At DCIS, we believe students learn best when they take responsibility for themselves and their education. Sometimes that means they’ll fail. But if they accept responsibility for the actions leading to that failure and learn from the experience so that they don’t repeat it, they begin to understand what empowerment means.
So, rather than having paternalistic rules based on rigid expectations, we prefer to give students guidelines that illustrate behavioral best practices. Because we’re a 6–12 school, those guidelines vary between middle school and high school. But all stem from our belief that students learn best when they are given independence and choice, recognizing, of course, that with such freedom comes responsibility.
Students sometimes make poor choices and don’t always handle responsibility well. Rather than implementing stringent rules for everyone based on such situations, we work with those students and their families and teachers to get them on the path to self-empowerment.
Empowered students are confident in making their voice heard.

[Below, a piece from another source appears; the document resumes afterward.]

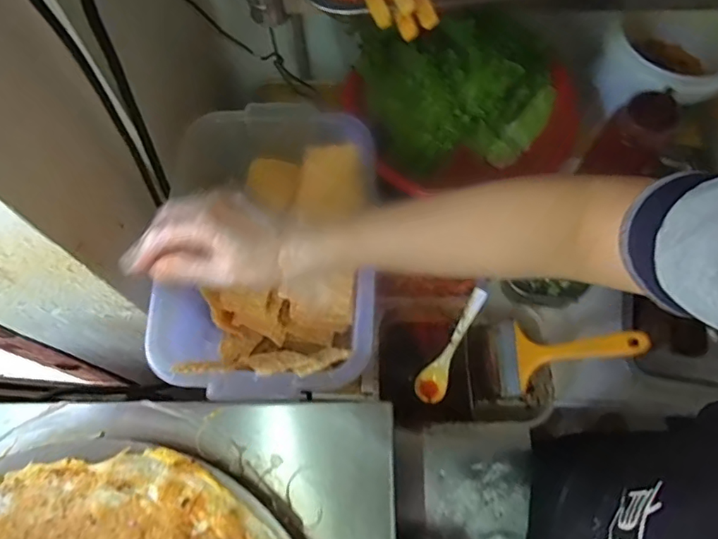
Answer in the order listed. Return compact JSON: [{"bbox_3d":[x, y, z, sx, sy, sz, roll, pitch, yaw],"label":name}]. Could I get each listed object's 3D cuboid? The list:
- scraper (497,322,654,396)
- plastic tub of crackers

And DCIS provides them with many opportunities to do just that — from leading their parent-teacher conferences to leading the all-school meetings every week to starting and leading our many student clubs.
In the classroom, our faculty nurture student voice by teaching students to argue constructively, advocate appropriately and listen actively, all while being respectful and honoring diverse perspectives.
Empowering students is one of the many ways we prepare them to be interculturally competent citizens who are actively involved in our rapidly changing world.